Document section section start

Addressing data sparsity in clinical trials – and female sparsity in data science

Addressing data sparsity in clinical trials – and female sparsity in data science

Digital Health Technologies (DHTs) are democratizing data collection during clinical trials, while promising to make research more efficient and more patient centric. However, shifting the power to input data from clinicians to participants, increases the risk of missed datapoints.

Where it occurs, this data sparsity can lead to incomplete submissions, threatening the success of otherwise highly promising drug candidates.

Speaking at a Women in Data Science (WIDS) Kenya conference, held at the Microsoft Africa Development Centre in Kenya in March, Pamela Adede, Data Operations Programmer at Phastar, explained the causes, consequences, and possible solutions to data sparsity in digital-era clinical trials – and why a woman’s place is in STEM.

Digital data sources and data sparsity

Recent years have seen an explosion of digital health technologies, from wearables and sensors to electronic patient reported outcomes (ePROs) and diaries, being deployed in clinical trials. This shift presents sponsors with a raft of potential benefits.

It has, for example, enabled the utilization of decentralized clinical trials (DCTs), which replace at least a proportion of site visits with home health and remote monitoring. It’s an efficiency-boosting approach that streamlines drug development and, by removing geographical restrictions to participation, expands accessibility and inclusivity.

DHTs can also help sponsors gain a clear idea of how their products are used “in the real world”, better understand what matters the most to patients, and demonstrate all this to regulators.

As with all other technology trends, this comes with potential pitfalls. It moves control of data generation and entry from highly trained staff to clinical trial participants who may not have the same precision focus or pay the same attention to detail. This is compounded by the fact that DHTs vastly increase the data points being collected.

It can all add up to data sparsity, or missing values within records or time series – missed data points that can negatively impact a sponsor’s ability to demonstrate product efficacy.

By extension, then, it can bring expensive drug development programs to their knees, and place insurmountable barriers between life-changing new drugs and the people who need them.

Risk mitigation

Data science, which uses statistics, scientific computing, scientific methods, processes, algorithms, and systems to extract or extrapolate knowledge and insights from data, offers possible solutions to this costly problem.

The first is data augmentation, or artificially increasing the amount of data by generating new data points from the existing data. In simple terms, it extends the data and generates more records, thereby making up for the missing information. Because it extrapolates from existing data, however, it does run the risk of inducing bias.

Document section section end
Supplied information section start

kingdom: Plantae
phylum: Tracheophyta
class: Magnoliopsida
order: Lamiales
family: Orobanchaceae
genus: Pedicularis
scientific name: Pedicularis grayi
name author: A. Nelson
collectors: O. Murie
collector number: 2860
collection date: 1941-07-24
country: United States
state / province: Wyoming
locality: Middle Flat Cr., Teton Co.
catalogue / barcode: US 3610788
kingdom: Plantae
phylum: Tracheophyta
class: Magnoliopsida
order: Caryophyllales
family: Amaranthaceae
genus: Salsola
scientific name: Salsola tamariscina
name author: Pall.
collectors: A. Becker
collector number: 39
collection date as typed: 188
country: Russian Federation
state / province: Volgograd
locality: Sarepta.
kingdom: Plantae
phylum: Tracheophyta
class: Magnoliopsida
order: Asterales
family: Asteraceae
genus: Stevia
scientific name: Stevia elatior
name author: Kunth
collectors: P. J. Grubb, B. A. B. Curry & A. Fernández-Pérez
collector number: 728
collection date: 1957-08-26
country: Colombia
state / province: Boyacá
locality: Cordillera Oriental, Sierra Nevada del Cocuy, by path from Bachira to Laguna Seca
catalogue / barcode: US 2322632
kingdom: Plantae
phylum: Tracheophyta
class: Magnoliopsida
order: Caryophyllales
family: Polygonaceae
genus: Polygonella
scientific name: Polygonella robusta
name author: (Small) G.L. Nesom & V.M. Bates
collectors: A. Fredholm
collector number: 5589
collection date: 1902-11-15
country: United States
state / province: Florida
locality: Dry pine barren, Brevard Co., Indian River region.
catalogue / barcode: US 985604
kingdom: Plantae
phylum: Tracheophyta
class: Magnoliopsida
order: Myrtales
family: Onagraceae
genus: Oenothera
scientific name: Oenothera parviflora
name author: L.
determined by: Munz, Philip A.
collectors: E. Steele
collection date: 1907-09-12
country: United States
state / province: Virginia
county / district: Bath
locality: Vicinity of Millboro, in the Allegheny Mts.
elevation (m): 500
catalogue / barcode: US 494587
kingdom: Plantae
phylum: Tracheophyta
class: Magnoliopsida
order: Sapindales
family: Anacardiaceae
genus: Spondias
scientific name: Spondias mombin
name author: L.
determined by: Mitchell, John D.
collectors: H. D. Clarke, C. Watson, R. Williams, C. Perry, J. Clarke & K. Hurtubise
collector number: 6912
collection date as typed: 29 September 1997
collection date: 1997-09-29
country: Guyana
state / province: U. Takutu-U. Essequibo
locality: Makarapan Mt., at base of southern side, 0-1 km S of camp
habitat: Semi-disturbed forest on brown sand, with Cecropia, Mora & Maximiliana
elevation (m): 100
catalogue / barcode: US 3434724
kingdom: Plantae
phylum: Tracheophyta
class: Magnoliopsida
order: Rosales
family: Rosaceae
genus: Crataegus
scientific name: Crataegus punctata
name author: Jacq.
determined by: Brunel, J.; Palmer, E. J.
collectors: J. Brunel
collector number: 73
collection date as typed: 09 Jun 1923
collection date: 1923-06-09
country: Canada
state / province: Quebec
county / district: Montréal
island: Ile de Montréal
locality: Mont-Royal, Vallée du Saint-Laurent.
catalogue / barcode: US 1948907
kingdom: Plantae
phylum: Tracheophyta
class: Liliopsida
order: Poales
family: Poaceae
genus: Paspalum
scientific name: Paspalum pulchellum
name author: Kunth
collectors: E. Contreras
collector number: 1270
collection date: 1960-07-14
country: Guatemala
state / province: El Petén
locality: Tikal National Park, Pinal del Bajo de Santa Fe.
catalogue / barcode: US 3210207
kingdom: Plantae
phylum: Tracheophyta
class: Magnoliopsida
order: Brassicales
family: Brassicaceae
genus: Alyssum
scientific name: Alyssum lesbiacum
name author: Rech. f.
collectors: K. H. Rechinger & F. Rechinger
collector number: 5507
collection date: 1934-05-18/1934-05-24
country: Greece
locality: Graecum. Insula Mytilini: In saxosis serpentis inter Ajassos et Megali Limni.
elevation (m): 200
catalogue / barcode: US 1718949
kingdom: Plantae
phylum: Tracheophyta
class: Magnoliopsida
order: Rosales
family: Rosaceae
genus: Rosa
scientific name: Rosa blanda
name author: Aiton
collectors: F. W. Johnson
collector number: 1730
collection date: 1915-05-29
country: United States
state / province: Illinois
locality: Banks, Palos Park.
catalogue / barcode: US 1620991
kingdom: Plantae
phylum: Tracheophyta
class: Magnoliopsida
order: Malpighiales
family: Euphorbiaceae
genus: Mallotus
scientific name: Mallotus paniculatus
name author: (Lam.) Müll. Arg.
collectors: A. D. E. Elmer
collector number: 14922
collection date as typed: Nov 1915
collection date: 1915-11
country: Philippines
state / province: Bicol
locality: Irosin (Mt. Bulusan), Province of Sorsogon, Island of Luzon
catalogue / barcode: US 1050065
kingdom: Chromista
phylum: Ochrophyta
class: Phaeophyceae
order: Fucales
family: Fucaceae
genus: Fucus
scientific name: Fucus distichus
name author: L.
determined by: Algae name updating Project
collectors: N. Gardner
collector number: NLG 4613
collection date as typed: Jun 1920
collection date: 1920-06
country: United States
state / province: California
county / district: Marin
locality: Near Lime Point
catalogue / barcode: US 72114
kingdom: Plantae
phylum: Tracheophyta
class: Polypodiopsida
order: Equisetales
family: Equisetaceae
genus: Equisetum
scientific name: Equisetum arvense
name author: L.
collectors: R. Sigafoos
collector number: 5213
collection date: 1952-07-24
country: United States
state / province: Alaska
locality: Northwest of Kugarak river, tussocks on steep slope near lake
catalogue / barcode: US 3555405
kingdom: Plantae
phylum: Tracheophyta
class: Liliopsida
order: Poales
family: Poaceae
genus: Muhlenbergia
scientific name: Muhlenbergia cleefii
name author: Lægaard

Supplied information section end

Task item A: Decide whether each statement agrees with the article on data sparsity in clinical trials. Answer yes or no for each, and quote the words of the article that decide it. (i) Decentralized clinical trials replace at least some site visits with home health and remote monitoring. (ii) Pamela Adede spoke at a conference held at the Microsoft Africa Development Centre in Kenya. (iii) Data augmentation carries no risk of bias.
Task item B: Continue the article on data sparsity in clinical trials from its last sentence.
The material has no connection to the article on data sparsity in clinical trials.

Final answer A:
(i) Yes: "which replace at least a proportion of site visits with home health and remote monitoring"
(ii) Yes: "held at the Microsoft Africa Development Centre in Kenya in March"
(iii) No: "it does run the risk of inducing bias"

Final answer B:
Another option is risk-based monitoring, a form of centralized monitoring in which sponsors are able to review the study-wide data in near real time as it accumulates. Data science tools build visualizations and provide an oversight of the trial, allowing monitors to quickly spot missing data and untimely data entry, and take timely corrective action.

Some approaches are best suited to particular types of missing data. Researchers can use Artificial Intelligence (AI) tools, for example, to predict the likelihood of patient dropout. This enables them to recruit patients with a higher chance of participating to the end of the trial and avoid data sparsity linked to poor retention. And estimation equations, which replace missing data with averages from across the data set, can be useful in when dealing with empty age fields.

The power of data science

Data Science is at the forefront of many innovations in clinical research. It is being used in collection, management, and analysis of clinical data by automating the process and reducing error rates. This is important because securing the overall quality of clinical data is paramount to ensuring quality care and appropriate decision-making in the medical and healthcare fields.

But it doesn’t stop there. Data science is also playing a role in solving many of the world’s biggest challenges, from tackling climate change, to searching for elusive dark matter, and halting the spread of political disinformation.

In short, the opportunities are huge. Yet women are typically underrepresented in this future-shaping field. In fact, only around 15% of data scientists and between 15-22% of all professionals in data science-related roles are female.1

That’s why WIDS advocates for change, staging international conferences that bring women working in cutting edge, innovative data science fields from across the spectrum together to discuss their results.

Founded by female data scientists for female data scientists, the first conference was held at Stanford University, in the United States, on International Women’s Day eight years ago. Since then, there have been almost 200 events in 50-plus countries, attracting more than 100,000 participants.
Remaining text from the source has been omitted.